We were discussing This Very Subject in my Milton class today.  Paradise 
Lost.  Adam says he's happy.  A question is asked, How can he know happiness 
without knowing sadness?

Some people argued, of course, that he could not.  But others said he merely 
"named" the emotion he was experiencing when he saw Eve, or spoke to Raphael, 
or enjoyed the Garden.  

The point was that "happiness" was named without knowing "sadness."  

Reading Elizabeth's reply, while it is true that you couldn't experience 
something that "couldn't" be named, there's a difference between that and not 
being able to experience something without it already being named.  

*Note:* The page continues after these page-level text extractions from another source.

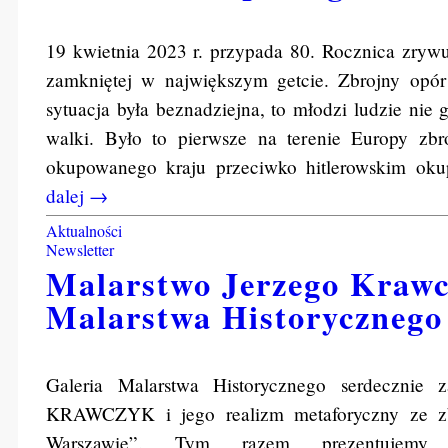
19 kwietnia 2023 r. przypada 80. Rocznica zryw
zamkniętej w największym getcie. Zbrojny opór
sytuacja była beznadziejna, to młodzi ludzie nie
walki. Było to pierwsze na terenie Europy zbro
okupowanego kraju przeciwko hitlerowskim ok
dalej →
Aktualności
Newsletter
Malarstwo Jerzego Krawc
Malarstwa Historycznego
Galeria Malarstwa Historycznego serdecznie
KRAWCZYK i jego realizm metaforyczny ze z
Warszawie”. Tym razem prezentujemy t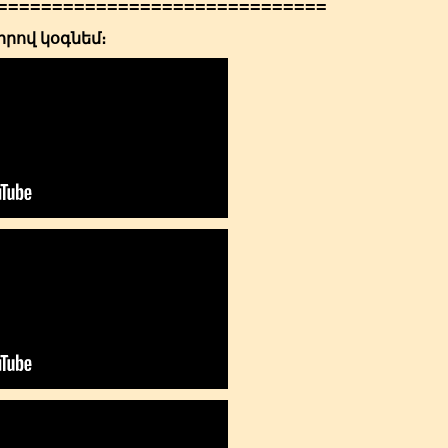
==============================
իրով կօգնեմ։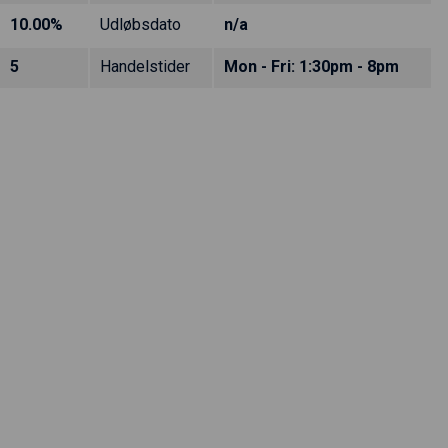
10.00%
Udløbsdato
n/a
5
Handelstider
Mon - Fri: 1:30pm - 8pm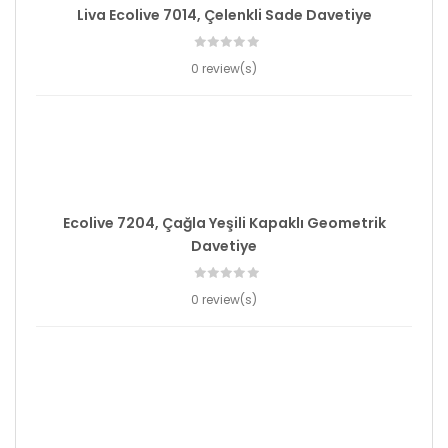
Liva Ecolive 7014, Çelenkli Sade Davetiye
0 review(s)
Ecolive 7204, Çağla Yeşili Kapaklı Geometrik
Davetiye
0 review(s)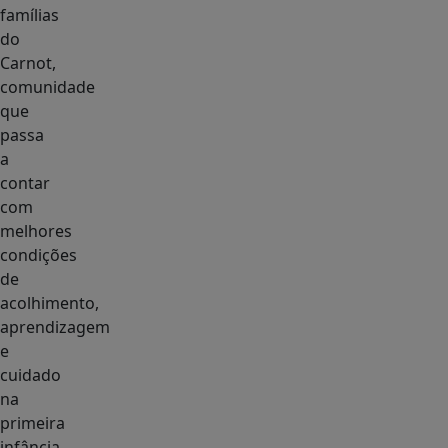
famílias
do
Carnot,
comunidade
que
passa
a
contar
com
melhores
condições
de
acolhimento,
aprendizagem
e
cuidado
na
primeira
infância.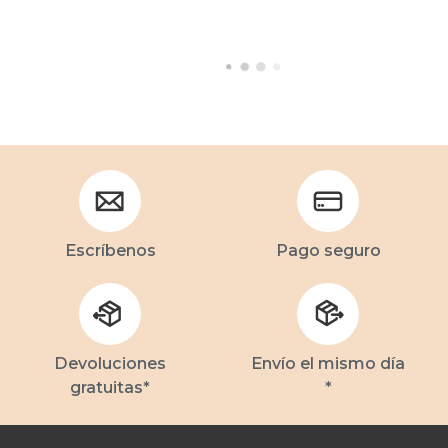
Escríbenos
Pago seguro
Devoluciones
Envío el mismo día
gratuitas*
*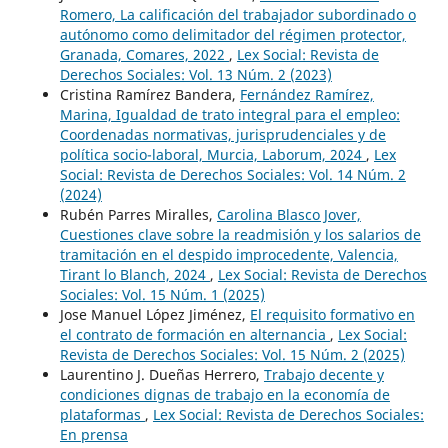
Romero, La calificación del trabajador subordinado o
autónomo como delimitador del régimen protector,
Granada, Comares, 2022
,
Lex Social: Revista de
Derechos Sociales: Vol. 13 Núm. 2 (2023)
Cristina Ramírez Bandera,
Fernández Ramírez,
Marina, Igualdad de trato integral para el empleo:
Coordenadas normativas, jurisprudenciales y de
política socio-laboral, Murcia, Laborum, 2024
,
Lex
Social: Revista de Derechos Sociales: Vol. 14 Núm. 2
(2024)
Rubén Parres Miralles,
Carolina Blasco Jover,
Cuestiones clave sobre la readmisión y los salarios de
tramitación en el despido improcedente, Valencia,
Tirant lo Blanch, 2024
,
Lex Social: Revista de Derechos
Sociales: Vol. 15 Núm. 1 (2025)
Jose Manuel López Jiménez,
El requisito formativo en
el contrato de formación en alternancia
,
Lex Social:
Revista de Derechos Sociales: Vol. 15 Núm. 2 (2025)
Laurentino J. Dueñas Herrero,
Trabajo decente y
condiciones dignas de trabajo en la economía de
plataformas
,
Lex Social: Revista de Derechos Sociales:
En prensa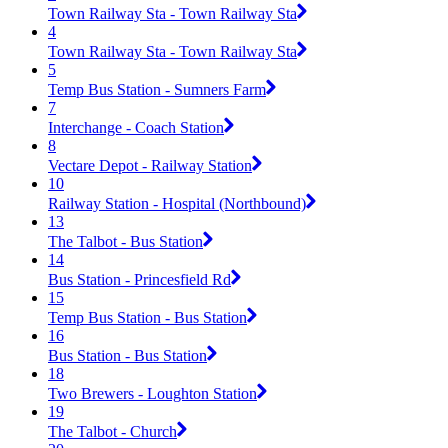
Town Railway Sta - Town Railway Sta
4
Town Railway Sta - Town Railway Sta
5
Temp Bus Station - Sumners Farm
7
Interchange - Coach Station
8
Vectare Depot - Railway Station
10
Railway Station - Hospital (Northbound)
13
The Talbot - Bus Station
14
Bus Station - Princesfield Rd
15
Temp Bus Station - Bus Station
16
Bus Station - Bus Station
18
Two Brewers - Loughton Station
19
The Talbot - Church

I think the second is more to E.'s point.

Jim

In a message dated 10/20/99 6:03:49 PM Eastern Daylight Time, 
mkozusko@parallel.park.uga.edu writes:

<< Naming may begin at some point after experience, but the advent of
 experience and *the possibility of naming* are exactly simultaneous. 
 Can it be agreed: you can't, and never could, experience something
 that couldn't have a name.  You can't be aware of something that you
 can't also refer to somehow--or that can't be referred to somehow,
 even if you aren't the one doing the referring.  Even if the name is
 inadequate.  You can't experience something that isn't differentiated
 from other experiences, or that isn't a mix of differentiated
 experiences.  
 
 Basically, language works (Saussure) via differentiation.  Nothing--no
 thing--has positive value in and of itself, without recourse to some
 other, different thing to give it that value.  Not even happiness. 
 Why?  quite simple, actually:  happiness has no value whatsoever
 *except as it is relevant to--and different from--sadness*...or any
 other thing that is not happiness.  You can't have one without the
 other.  Every time you experience an emotion, you simultaneously and
 necessarily experience the absence of another emotion.  This is the
 same principal on which language works.  "Phenomena predicated on
 instances of difference," I have been calling it.  When Lacan says the
 unconscious is structured like a language, I insist he's talking about
 tropes...tricks of language.  The unconscious is a rhetorical
 swashbuckler.  But Lacan also has in mind this idea of
 differentiation.   
 
 I do not believe that words are accurate, or even adequate, devices
 for communicating feelings and emotions.  Feelings and emotions are
 infinitely more complex (and infinitely more corny than they are
 complex), but they are still a product of differences.